### Текст для чтения
□ □ □

Многим запомнилась проводившаяся по прибытии санитарная обработка — в пути у калмыков не было возможности соблюдать санитарно-гигиенические нормы: «...в первую очередь, нас повели в баню, в парную — травили вшей. Одежда у многих сгорела, остались нагими» [Депортация в памяти 2014: 10-11]; «по словам мамы, в руднике у нас санитарная обработка была, всех повезли в баню, потому что дорогу перенесли такую, большую. Естественно, были насекомые. Одежду всю пожгли, потравили и потом, при выходе из бани уже давали что кому угодно, обработанную, дезинфицированную, видимо, и не свою даже одежду, а вот то, что приготовили местные организации, местные власти. В большинстве случаев даже одежду меняли» [ПМА: Лиджи-Горяева 2018].

Дальнейший путь лежал в еще более глухие места: «.мы попали вообще в самую тайгу, глушь, оказывается. Куда-то увезли после санитарной обработки в глушь, и первую зиму зимовали в этой глуши» [ПМА: Лиджи-Горяева 2018].

Причины перемещений были не всегда ясны спецпереселенцам, особенно детям: «Сначала нас привезли в Ульяновский район Омской области. Что потом случилось, почему нас снова погнали дальше, не знаю. Привезли в Салехард» [Во глубине сибирских 2013: 157].

□ □ □

### Строки к заданию

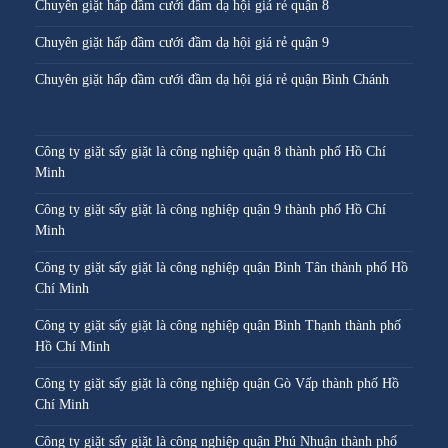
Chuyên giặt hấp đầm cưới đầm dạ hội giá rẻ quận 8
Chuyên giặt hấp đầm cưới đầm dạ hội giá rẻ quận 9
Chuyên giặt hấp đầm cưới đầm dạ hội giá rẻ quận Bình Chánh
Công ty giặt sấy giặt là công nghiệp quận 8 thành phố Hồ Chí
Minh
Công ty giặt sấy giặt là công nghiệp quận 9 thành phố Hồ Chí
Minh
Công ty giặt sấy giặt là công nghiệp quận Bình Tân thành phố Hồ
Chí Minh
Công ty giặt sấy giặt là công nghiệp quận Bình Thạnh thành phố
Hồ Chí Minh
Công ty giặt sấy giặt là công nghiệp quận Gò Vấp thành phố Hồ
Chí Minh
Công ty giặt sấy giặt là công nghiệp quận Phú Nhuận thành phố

□ □ □

### Задания
1. Повторите дословно отрывок из текста о переселении калмыков от слов «Дальнейший путь лежал» до слов «сибирских 2013: 157].».
2. Перепишите в точности все строки, распознанные со снимков страниц. Сами изображения в ответ не включайте.
Текст и строки никак не связаны между собой.

### Ответы
1.
Дальнейший путь лежал в еще более глухие места: «.мы попали вообще в самую тайгу, глушь, оказывается. Куда-то увезли после санитарной обработки в глушь, и первую зиму зимовали в этой глуши» [ПМА: Лиджи-Горяева 2018].

Причины перемещений были не всегда ясны спецпереселенцам, особенно детям: «Сначала нас привезли в Ульяновский район Омской области. Что потом случилось, почему нас снова погнали дальше, не знаю. Привезли в Салехард» [Во глубине сибирских 2013: 157].

2.
Chuyên giặt hấp đầm cưới đầm dạ hội giá rẻ quận 8
Chuyên giặt hấp đầm cưới đầm dạ hội giá rẻ quận 9
Chuyên giặt hấp đầm cưới đầm dạ hội giá rẻ quận Bình Chánh
Công ty giặt sấy giặt là công nghiệp quận 8 thành phố Hồ Chí
Minh
Công ty giặt sấy giặt là công nghiệp quận 9 thành phố Hồ Chí
Minh
Công ty giặt sấy giặt là công nghiệp quận Bình Tân thành phố Hồ
Chí Minh
Công ty giặt sấy giặt là công nghiệp quận Bình Thạnh thành phố
Hồ Chí Minh
Công ty giặt sấy giặt là công nghiệp quận Gò Vấp thành phố Hồ
Chí Minh
Công ty giặt sấy giặt là công nghiệp quận Phú Nhuận thành phố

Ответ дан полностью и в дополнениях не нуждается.